Una vez, un amigo mío, cuando me presentó a su mujer, me dijo: “Ella es lo mejor que me pasó en la vida”. Eso me hizo caer en la cuenta que el llamado que me hizo el Señor a formar parte de su Compañía fue “lo mejor que me pasó en mi vida”, tanto por todo lo que supone –ante todo, ser cristiano– como por lo que conllevó consigo, aun en el plano de la realización humana.
Antes que la vocación al sacerdocio sentí el llamado a una entrega total a Dios, y al seguimiento radical de Cristo en la vida religiosa. Conocí a la Compañía por lecturas y porque frecuentaba dominicalmente la iglesia del Salvador, aunque siempre asistí a escuelas del Estado. En los primeros tiempos solía confesarme con el P. Ochagavía –creo que se llamaba Fernando–, jesuita chileno, tío del P. Juan Ochagavía, quien me pasaba hojitas sobre la comunión frecuente, etc., y también me dio un folleto, si mal no recuerdo, del P. Doyle, sobre la Vida Religiosa y, luego, un libro algo más extenso sobre el mismo tema, del P. Parola.

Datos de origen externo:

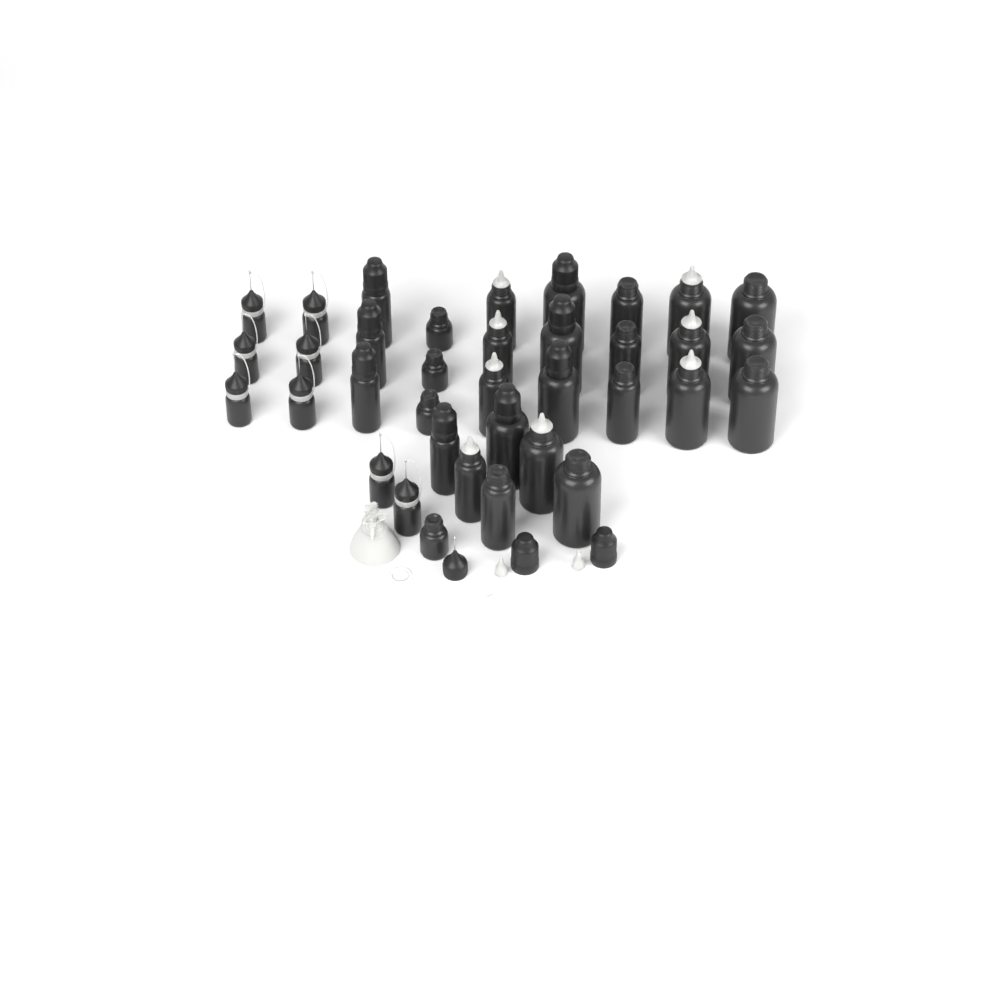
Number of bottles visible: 36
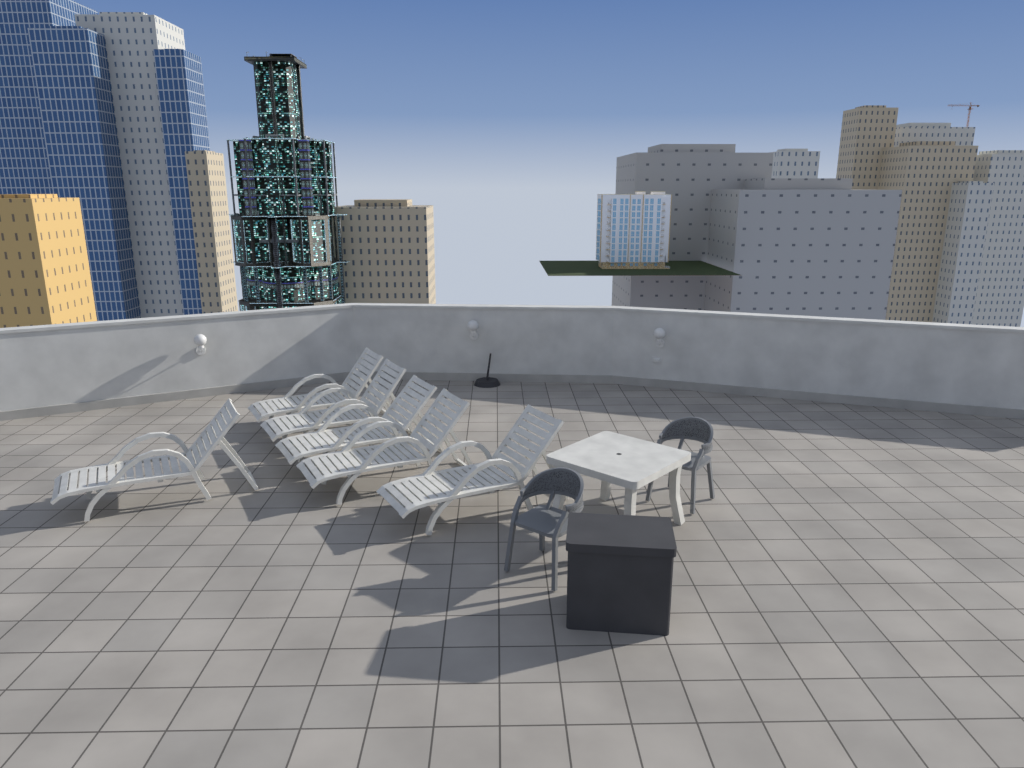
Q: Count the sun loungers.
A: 6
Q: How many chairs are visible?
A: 2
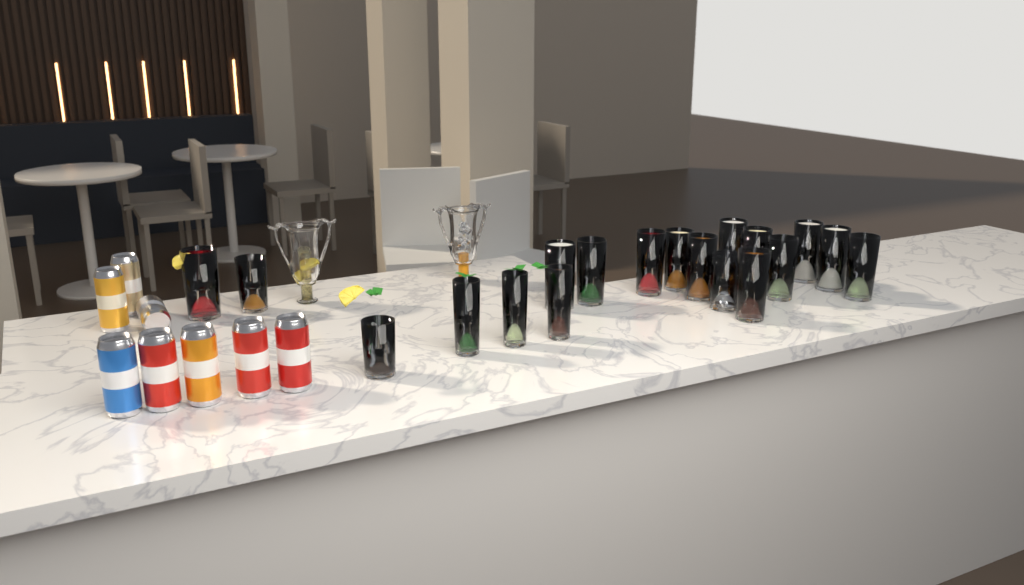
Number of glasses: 19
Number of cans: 8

Entre las órdenes y congregaciones, me parecía que la Compañía seguía a Cristo no solo en la vida activa, sino también en la contemplativa, y que, al no tener un apostolado único y predeterminado, me abría más la posibilidad de hacer la Voluntad de Dios, sin precondicionamientos. En ese momento era indiferente a ser sacerdote o hermano jesuita, más tarde comprendí que Dios me llamaba a ser sacerdote en la Compañía.
Desde el confesionario
Como dije, mi conocimiento de esta fue doble, por un lado, el contacto en la iglesia del Salvador, tanto en las confesiones –con el P. Ochagavía y, luego, con el P. Beguiriztain–, como cuando empecé a ayudar en misa –gracias al pedido del Hno. Munar– y, más tarde, en la Congregación mariana del P. Galarza. Por otro lado, como me gustaba la lectura, cuando en mi casa se acabaron las novelas, leí otros libros que me habían regalado, entre ellos, la vida de San Ignacio de Loyola y algunas historias noveladas de misioneros de la colección ‘Desde lejanas tierras’. Todo ello incidió en mi vocación, no en último lugar el ejercicio de la oración mental, aprendida en lecturas, aunque todavía no conocía el consejo de Ignacio de “reposarse, sin pasar adelante”.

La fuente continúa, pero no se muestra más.